DECEMBER 3, 2015
After five months of review…
By Mike Wynn
After five months of review, a state work group finalized options Tuesday to better fund and reform Kentucky’s pension system for teachers, but stopped short of issuing any major recommendations for the state legislature to consider in 2016.
Gov. Steve Beshear created the 25-member panel in June to recommend solutions for Kentucky Teachers’ Retirement System, which faces a $14 billion shortfall and needs around $510 million in additional money next year.
Panel members, however, have struggled to find common ground and opted Tuesday to advance a broad series of scenarios instead of specific recommendations. Those include a phase-in plan to fully fund retirement contributions over several years. The report also notes options to rework some of the benefit calculations for both current teachers and future hires.
“They are pretty general findings that, quite frankly, everybody pretty much knew,” said Democratic House Speaker Greg Stumbo, who equated the report to “rabbit stew” without a rabbit.

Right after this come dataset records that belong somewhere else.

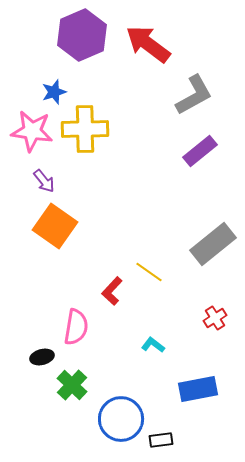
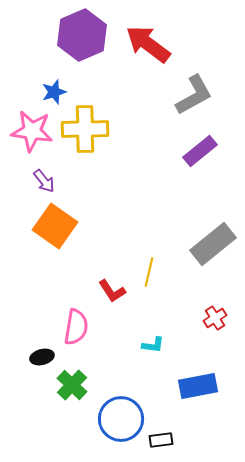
yellow line: rotated 68 degrees clockwise
red L-shape: rotated 76 degrees counterclockwise
cyan L-shape: rotated 150 degrees clockwise
blue rectangle: moved 3 px up
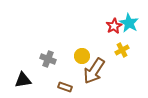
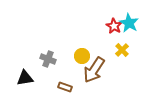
red star: rotated 14 degrees counterclockwise
yellow cross: rotated 16 degrees counterclockwise
brown arrow: moved 1 px up
black triangle: moved 2 px right, 2 px up
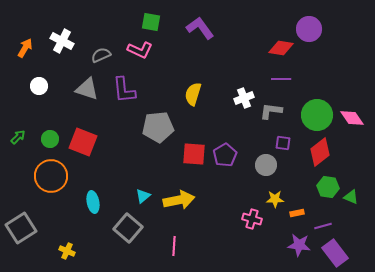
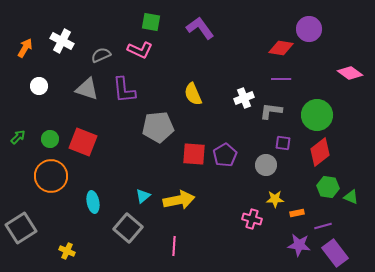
yellow semicircle at (193, 94): rotated 40 degrees counterclockwise
pink diamond at (352, 118): moved 2 px left, 45 px up; rotated 20 degrees counterclockwise
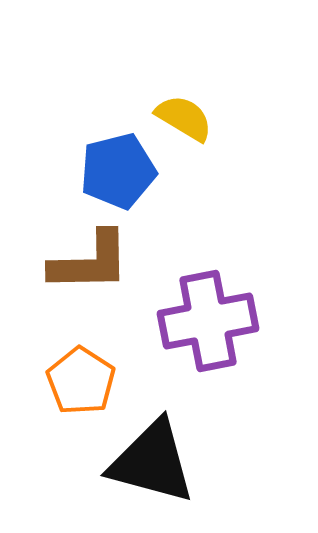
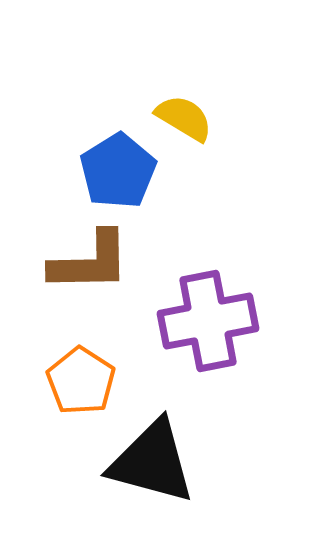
blue pentagon: rotated 18 degrees counterclockwise
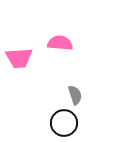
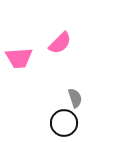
pink semicircle: rotated 130 degrees clockwise
gray semicircle: moved 3 px down
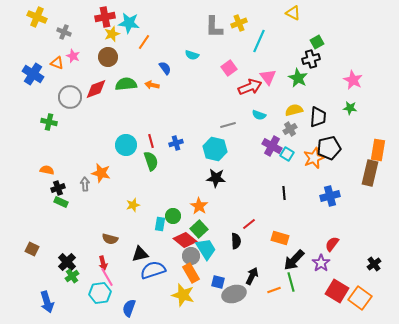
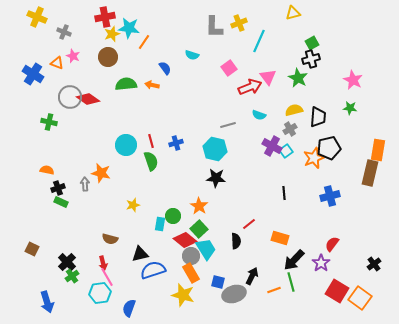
yellow triangle at (293, 13): rotated 42 degrees counterclockwise
cyan star at (129, 23): moved 5 px down
green square at (317, 42): moved 5 px left, 1 px down
red diamond at (96, 89): moved 8 px left, 10 px down; rotated 55 degrees clockwise
cyan square at (287, 154): moved 1 px left, 3 px up; rotated 24 degrees clockwise
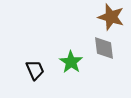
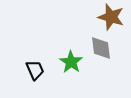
gray diamond: moved 3 px left
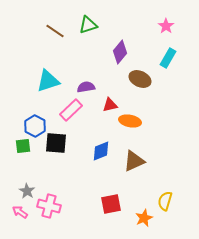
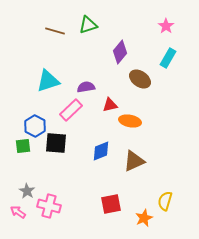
brown line: rotated 18 degrees counterclockwise
brown ellipse: rotated 10 degrees clockwise
pink arrow: moved 2 px left
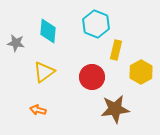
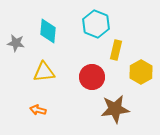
yellow triangle: rotated 30 degrees clockwise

Stumbo is pushing to shore up the system with pension bonds and criticized the lack of concrete plans for a large infusion of money.

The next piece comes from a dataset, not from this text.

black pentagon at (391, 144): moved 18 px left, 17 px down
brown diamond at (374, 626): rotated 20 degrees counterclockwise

“I don’t think that what this group is going to recommend is going to be something that the General Assembly can use as a road map to go forward,” he said.
Others were more optimistic that the group’s work will at least provide research and analysis for legislation next year.

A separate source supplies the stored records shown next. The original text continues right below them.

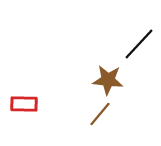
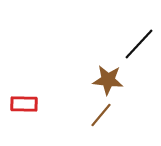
brown line: moved 1 px right, 1 px down
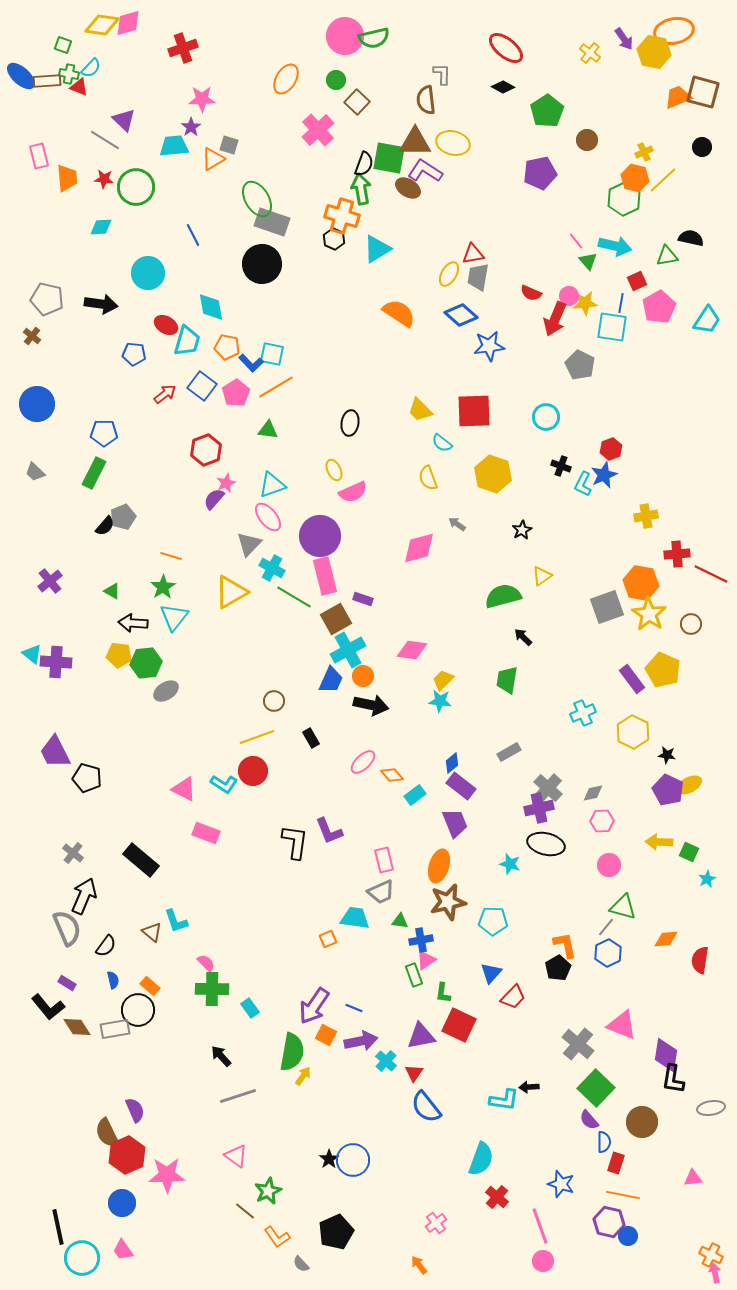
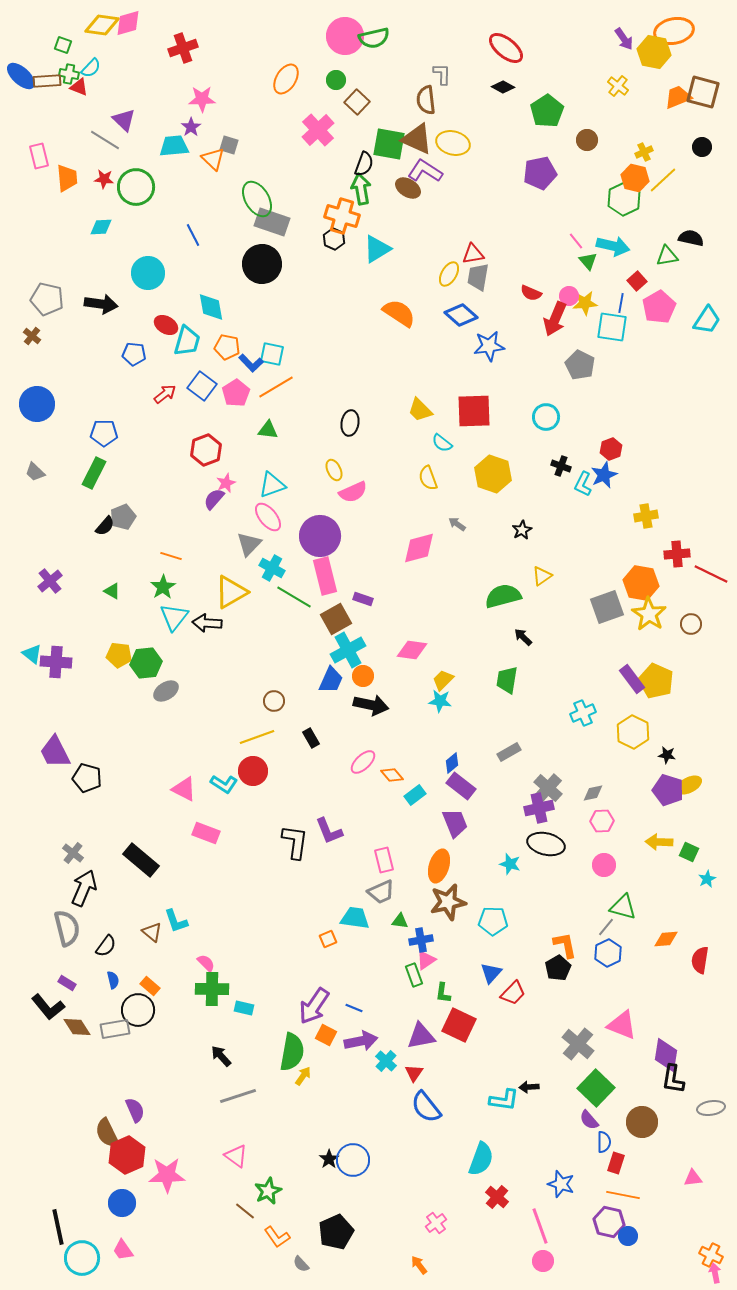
yellow cross at (590, 53): moved 28 px right, 33 px down
brown triangle at (415, 142): moved 2 px right, 3 px up; rotated 24 degrees clockwise
green square at (389, 158): moved 14 px up
orange triangle at (213, 159): rotated 45 degrees counterclockwise
cyan arrow at (615, 246): moved 2 px left
red square at (637, 281): rotated 18 degrees counterclockwise
black arrow at (133, 623): moved 74 px right
yellow pentagon at (663, 670): moved 7 px left, 11 px down
purple pentagon at (668, 790): rotated 8 degrees counterclockwise
pink circle at (609, 865): moved 5 px left
black arrow at (84, 896): moved 8 px up
gray semicircle at (67, 928): rotated 9 degrees clockwise
red trapezoid at (513, 997): moved 4 px up
cyan rectangle at (250, 1008): moved 6 px left; rotated 42 degrees counterclockwise
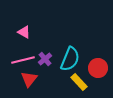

Republican Sen. Joe Bowen, chairman of the Senate State and Local Government Committee, said that while panel members have different notions about what the report says, he expects it will eventually lead to a plan that is fair to both teachers and taxpayers.
“What this exercise has done more than anything else is made us be more aware and get better educated on the whole topic,” he said. “We got facts out there so now we are going to have to build something off the facts we have.”
Beshear also said in a statement that he was pleased with the dialogue, and he urged lawmakers to rely on the report for reforms next year.
Gov.-elect Matt Bevin is expected to push for an overhaul of public pensions next year that would move future hires into a “defined contribution” plan similar to the 401(k)-style plans used in the private sector.
Bowen said Tuesday that many in the GOP Senate would likely support the change, but “what we do will be independent of what the governor will do. Each of us has our own approach to this.”
Stumbo, meanwhile, said he plans to refile a bill that would provide up to $3.3 billion in pension bonds – a measure that died in the 2015 legislative session. Stumbo called it the “only plan out there.”